La religiosidad popular, es decir el legítimo derecho del pueblo a manifestar su fervor o veneración por los santos o vírgenes y celebrarlo de forma ritual a través de procesiones, reuniones, etc., fue desde siempre respetada por la Iglesia salvo en los casos en que, de forma clara, alguna de esas manifestaciones atacase la fe o las costumbres. En general, si bien la jerarquía se respetaba y se acataban las decisiones tomadas por la cabeza visible de la cofradía (o sea el rector, el capellán o el párroco), los estatutos permitían una cierta democracia interna que regulaba las actuaciones y relaciones entre los hermanos y de éstos con la jerarquía. La Iglesia no sólo nunca estuvo en contra de que la gente honrase a los santos por los que tenía especial devoción, sino que hay numerosísimas referencias al establecimiento de octavas u ochavarios (fiestas celebradas una semana antes del día del santo, para preparar especialmente su fiesta) y al deseo de la jerarquía eclesiástica de que esas octavas tuviesen indulgencias que premiasen el fervor religioso. Además de la consecución de la redención, las cofradías surgieron con finalidades concretas como la de encender las velas para los vivos y para los muertos, la de preparar determinadas representaciones dramáticas de los misterios marianos o simplemente para difundir y fomentar la piedad cristiana. A veces algunas cofradías traían como consecuencia la creación o difusión de otras pues sus intereses se engarzaban (léase por ejemplo la congregación del mes de las ánimas y la cofradía de la Virgen del Carmen cuyo escapulario ayudaba a sacar las almas del purgatorio).
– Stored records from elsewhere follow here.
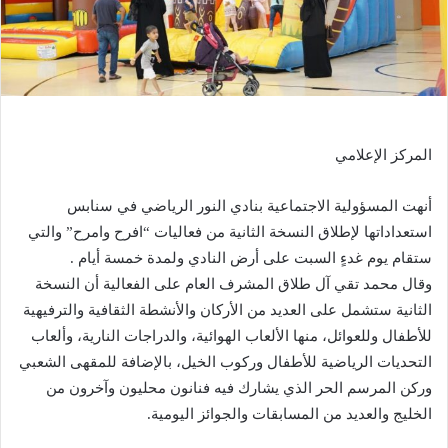
المركز الإعلامي
أنهت المسؤولية الاجتماعية بنادي النور الرياضي في سنابس
استعداداتها لإطلاق النسخة الثانية من فعاليات “افرح وامرح” والتي
ستقام يوم غدءٍ السبت على أرض النادي ولمدة خمسة أيام .
وقال محمد تقي آل طلاق المشرف العام على الفعالية أن النسخة
الثانية ستشمل على العديد من الأركان والأنشطة الثقافية والترفيهية
للأطفال وللعوائل، منها الألعاب الهوائية، والدراجات النارية، وألعاب
التحديات الرياضية للأطفال وركوب الخيل، بالإضافة للمقهى الشعبي
وركن المرسم الحر الذي يشارك فيه فنانون محليون وآخرون من
الخليج والعديد من المسابقات والجوائز اليومية.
En cualquier caso la Iglesia mantuvo un equilibrio entre las advocaciones universales –propagadas por las grandes órdenes- y las devociones locales.
La Fundación ha organizado, en la Casa Revilla y para la Fundación Municipal de Cultura de Valladolid, una exposición que pretende centrarse en algunos elementos diferenciales y simbólicos de esas cofradías a lo largo de su historia.